**RECORDS:**

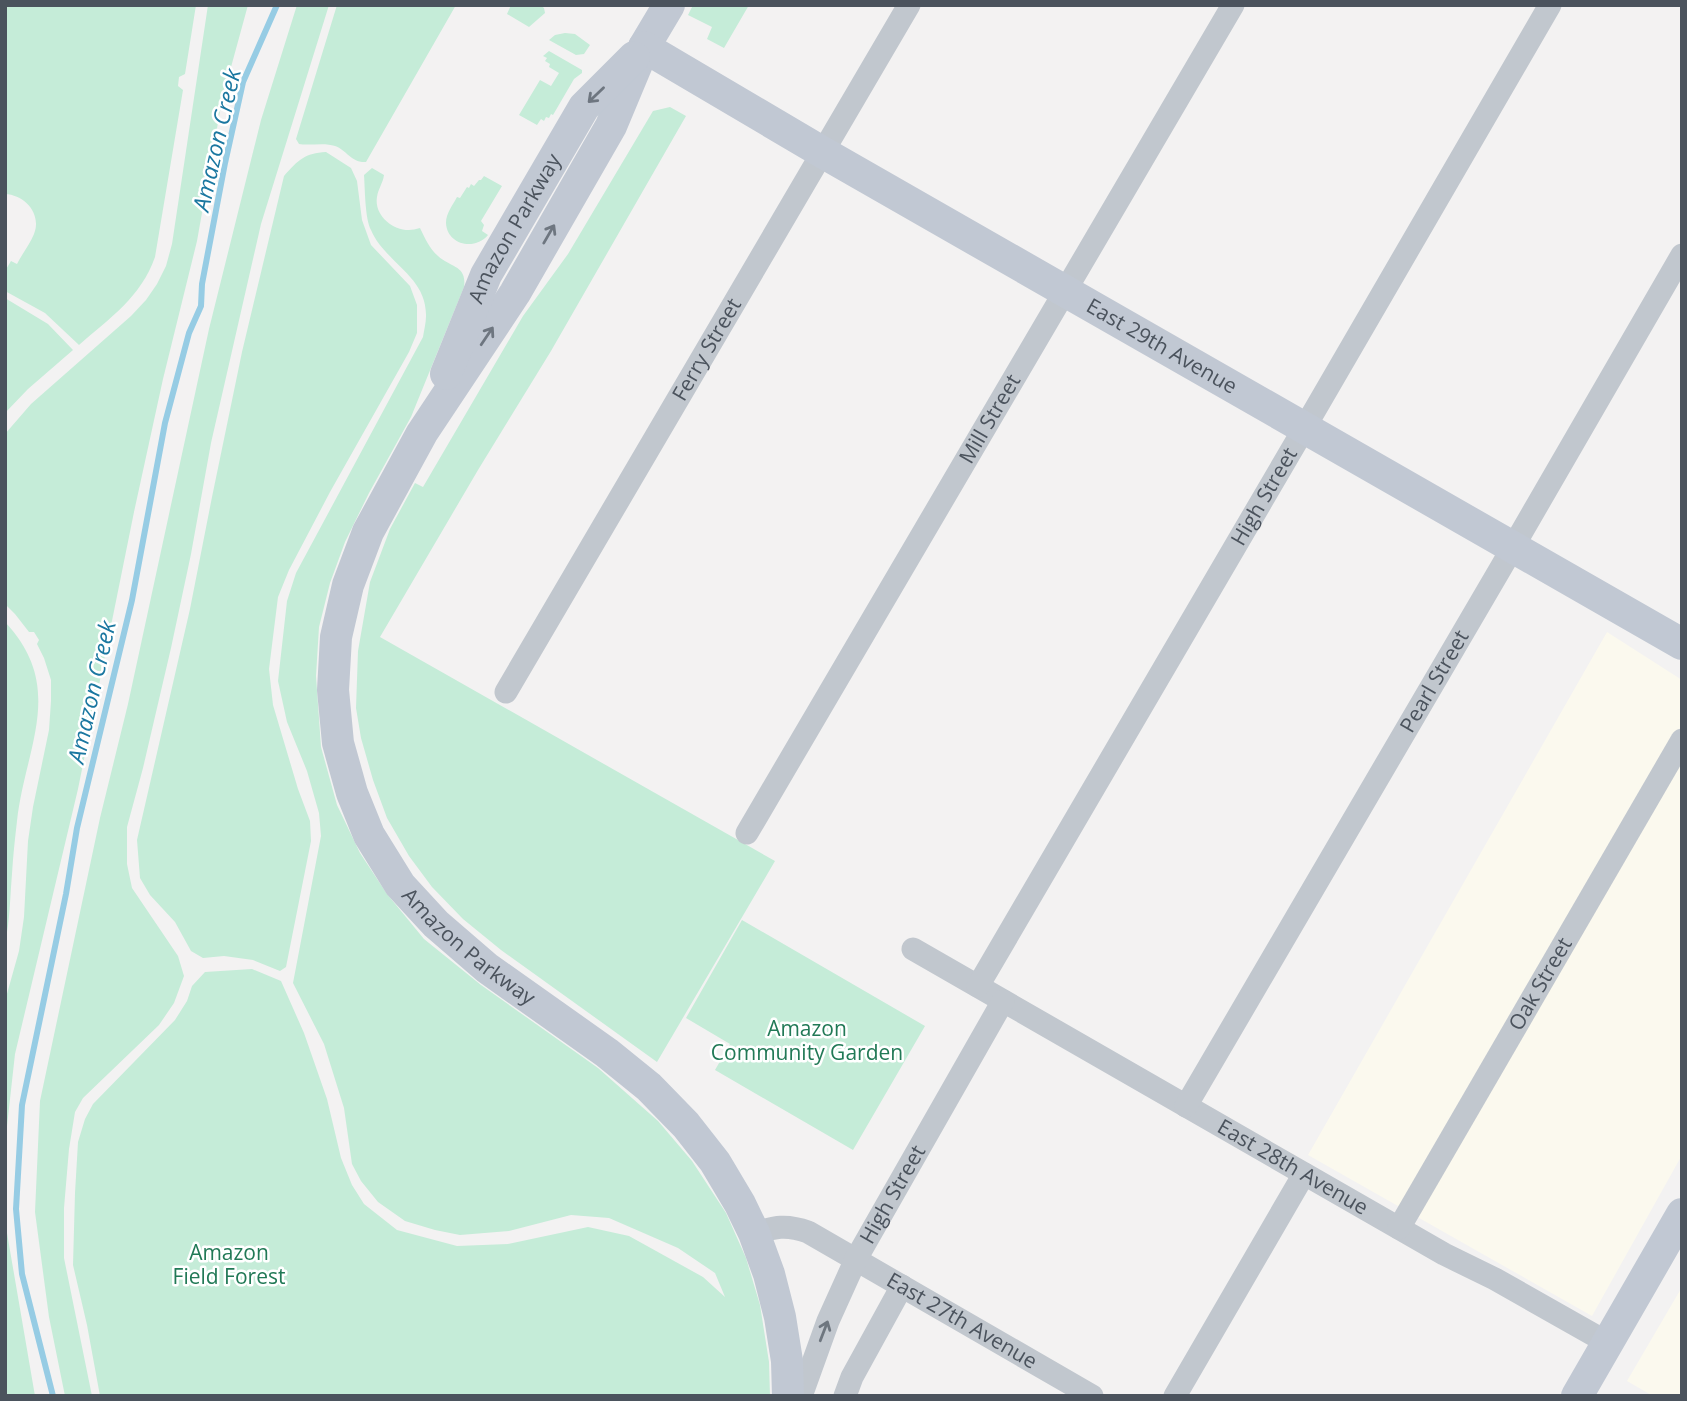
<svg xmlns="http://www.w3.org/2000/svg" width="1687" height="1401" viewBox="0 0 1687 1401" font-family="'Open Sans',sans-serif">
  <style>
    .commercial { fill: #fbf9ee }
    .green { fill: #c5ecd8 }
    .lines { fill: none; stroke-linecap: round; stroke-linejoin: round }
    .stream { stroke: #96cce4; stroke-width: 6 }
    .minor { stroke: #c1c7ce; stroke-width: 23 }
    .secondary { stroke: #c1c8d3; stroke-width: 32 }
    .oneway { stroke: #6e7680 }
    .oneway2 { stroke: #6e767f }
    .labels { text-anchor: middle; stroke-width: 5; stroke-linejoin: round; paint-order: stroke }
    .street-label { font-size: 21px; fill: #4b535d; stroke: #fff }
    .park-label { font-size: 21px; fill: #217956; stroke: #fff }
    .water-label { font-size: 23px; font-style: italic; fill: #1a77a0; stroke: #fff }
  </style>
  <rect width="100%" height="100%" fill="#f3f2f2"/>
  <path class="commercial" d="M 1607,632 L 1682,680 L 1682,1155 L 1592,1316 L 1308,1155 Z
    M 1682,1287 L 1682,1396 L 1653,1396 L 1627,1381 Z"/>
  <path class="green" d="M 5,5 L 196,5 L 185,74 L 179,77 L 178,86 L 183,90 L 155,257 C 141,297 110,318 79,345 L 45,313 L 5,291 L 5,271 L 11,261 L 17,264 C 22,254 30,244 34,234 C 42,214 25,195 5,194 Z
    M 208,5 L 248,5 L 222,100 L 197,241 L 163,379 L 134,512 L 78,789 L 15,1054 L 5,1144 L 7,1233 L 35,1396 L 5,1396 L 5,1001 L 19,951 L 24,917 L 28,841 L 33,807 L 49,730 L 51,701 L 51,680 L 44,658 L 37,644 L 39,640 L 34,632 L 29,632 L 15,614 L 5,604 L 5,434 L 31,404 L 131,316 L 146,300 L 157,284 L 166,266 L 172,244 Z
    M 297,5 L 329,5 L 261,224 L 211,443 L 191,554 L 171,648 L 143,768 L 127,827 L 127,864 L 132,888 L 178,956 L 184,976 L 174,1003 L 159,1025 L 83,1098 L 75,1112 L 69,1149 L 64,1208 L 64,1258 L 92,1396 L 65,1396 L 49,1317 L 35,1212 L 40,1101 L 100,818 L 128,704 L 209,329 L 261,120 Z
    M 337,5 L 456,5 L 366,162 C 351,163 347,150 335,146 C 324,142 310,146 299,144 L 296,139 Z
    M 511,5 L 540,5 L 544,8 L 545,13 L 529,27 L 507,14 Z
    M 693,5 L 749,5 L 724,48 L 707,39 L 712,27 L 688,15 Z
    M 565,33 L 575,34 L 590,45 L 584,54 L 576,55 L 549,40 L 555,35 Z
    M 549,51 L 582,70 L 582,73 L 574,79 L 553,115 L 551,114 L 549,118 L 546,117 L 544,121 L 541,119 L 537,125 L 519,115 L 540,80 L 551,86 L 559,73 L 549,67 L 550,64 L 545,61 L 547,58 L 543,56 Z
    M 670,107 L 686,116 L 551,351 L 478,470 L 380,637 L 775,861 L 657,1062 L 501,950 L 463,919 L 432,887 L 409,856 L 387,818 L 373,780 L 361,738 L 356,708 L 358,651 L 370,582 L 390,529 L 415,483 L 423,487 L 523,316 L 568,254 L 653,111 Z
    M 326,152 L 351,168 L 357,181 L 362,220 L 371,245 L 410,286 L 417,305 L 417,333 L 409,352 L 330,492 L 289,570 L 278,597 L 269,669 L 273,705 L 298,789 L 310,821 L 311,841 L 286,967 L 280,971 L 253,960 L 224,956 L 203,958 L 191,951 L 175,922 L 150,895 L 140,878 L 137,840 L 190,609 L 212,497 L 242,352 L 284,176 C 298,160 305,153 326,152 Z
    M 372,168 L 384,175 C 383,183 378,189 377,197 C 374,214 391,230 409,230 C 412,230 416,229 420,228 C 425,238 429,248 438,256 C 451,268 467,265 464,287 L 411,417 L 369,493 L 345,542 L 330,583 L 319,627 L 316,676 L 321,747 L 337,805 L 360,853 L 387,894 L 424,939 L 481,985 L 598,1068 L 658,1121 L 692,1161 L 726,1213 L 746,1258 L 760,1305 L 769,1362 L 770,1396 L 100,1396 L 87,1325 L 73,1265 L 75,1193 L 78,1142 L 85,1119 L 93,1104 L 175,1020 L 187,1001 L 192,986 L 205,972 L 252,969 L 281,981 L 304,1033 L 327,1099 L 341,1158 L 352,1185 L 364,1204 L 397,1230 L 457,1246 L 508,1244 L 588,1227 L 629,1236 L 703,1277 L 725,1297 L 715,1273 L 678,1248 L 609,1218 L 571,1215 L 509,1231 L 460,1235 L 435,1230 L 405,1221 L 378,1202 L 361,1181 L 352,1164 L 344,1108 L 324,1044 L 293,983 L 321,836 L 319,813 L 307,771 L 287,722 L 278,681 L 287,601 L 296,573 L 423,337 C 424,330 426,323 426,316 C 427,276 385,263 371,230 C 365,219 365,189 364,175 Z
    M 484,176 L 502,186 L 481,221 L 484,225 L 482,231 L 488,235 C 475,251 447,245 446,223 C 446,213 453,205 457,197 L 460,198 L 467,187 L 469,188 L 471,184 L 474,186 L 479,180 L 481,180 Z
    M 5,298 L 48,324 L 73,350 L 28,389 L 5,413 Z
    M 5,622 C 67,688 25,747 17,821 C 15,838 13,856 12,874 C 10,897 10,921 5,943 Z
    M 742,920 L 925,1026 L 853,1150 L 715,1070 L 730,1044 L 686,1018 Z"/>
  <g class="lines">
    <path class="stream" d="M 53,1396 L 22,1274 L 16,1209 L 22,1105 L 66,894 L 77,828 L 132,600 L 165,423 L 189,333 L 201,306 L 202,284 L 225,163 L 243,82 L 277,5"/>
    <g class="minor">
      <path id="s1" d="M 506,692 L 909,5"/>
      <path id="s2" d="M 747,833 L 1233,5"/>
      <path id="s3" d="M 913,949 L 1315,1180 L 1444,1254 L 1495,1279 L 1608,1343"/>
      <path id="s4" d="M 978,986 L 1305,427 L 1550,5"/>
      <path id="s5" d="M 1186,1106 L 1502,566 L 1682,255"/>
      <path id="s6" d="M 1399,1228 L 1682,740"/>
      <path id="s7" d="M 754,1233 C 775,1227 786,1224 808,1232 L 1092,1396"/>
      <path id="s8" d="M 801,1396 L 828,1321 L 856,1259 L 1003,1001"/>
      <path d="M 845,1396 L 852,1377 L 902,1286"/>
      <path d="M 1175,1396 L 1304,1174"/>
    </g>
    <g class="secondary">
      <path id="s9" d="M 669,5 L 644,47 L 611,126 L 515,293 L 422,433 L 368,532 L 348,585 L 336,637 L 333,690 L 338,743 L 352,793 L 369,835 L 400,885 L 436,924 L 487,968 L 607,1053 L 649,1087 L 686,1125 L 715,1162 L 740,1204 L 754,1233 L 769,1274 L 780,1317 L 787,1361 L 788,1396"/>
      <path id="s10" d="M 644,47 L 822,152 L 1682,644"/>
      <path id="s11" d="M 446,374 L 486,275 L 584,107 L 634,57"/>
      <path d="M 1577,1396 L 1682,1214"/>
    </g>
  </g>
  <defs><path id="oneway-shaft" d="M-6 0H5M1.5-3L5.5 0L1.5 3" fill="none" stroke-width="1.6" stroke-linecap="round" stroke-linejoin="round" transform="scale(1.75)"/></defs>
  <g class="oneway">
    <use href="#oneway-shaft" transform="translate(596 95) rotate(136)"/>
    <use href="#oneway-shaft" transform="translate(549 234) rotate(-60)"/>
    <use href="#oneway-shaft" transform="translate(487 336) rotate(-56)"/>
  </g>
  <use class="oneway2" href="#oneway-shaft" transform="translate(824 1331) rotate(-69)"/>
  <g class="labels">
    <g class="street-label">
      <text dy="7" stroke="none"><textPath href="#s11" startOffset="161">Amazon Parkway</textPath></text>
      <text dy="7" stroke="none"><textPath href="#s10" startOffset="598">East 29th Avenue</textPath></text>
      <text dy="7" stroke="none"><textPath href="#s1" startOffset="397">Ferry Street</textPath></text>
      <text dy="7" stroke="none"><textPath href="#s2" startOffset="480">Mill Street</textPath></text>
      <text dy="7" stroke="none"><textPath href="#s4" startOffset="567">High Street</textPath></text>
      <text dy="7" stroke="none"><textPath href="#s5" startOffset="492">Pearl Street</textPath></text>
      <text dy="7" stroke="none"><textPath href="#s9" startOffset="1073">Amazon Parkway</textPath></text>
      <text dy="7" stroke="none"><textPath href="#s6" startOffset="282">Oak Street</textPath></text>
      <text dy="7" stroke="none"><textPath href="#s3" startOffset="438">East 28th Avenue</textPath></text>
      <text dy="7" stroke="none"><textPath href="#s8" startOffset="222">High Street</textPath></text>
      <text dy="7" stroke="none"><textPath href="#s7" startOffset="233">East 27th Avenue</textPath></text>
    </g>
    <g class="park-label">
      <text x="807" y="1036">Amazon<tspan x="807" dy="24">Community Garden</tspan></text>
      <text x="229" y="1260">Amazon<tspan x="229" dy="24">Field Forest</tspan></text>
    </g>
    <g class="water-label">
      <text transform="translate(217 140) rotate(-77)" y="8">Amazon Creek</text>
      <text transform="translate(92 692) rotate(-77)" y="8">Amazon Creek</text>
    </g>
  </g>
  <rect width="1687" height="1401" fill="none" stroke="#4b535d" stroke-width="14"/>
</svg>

**HOW TO COMPLETE THIS TASK:** Could you return exactly the lines above from the line with "none; stroke-linecap: round;" to the line with "21px; fill: #4b535d;", both included, and nothing else?

**OUTPUT BELOW:**
    .lines { fill: none; stroke-linecap: round; stroke-linejoin: round }
    .stream { stroke: #96cce4; stroke-width: 6 }
    .minor { stroke: #c1c7ce; stroke-width: 23 }
    .secondary { stroke: #c1c8d3; stroke-width: 32 }
    .oneway { stroke: #6e7680 }
    .oneway2 { stroke: #6e767f }
    .labels { text-anchor: middle; stroke-width: 5; stroke-linejoin: round; paint-order: stroke }
    .street-label { font-size: 21px; fill: #4b535d; stroke: #fff }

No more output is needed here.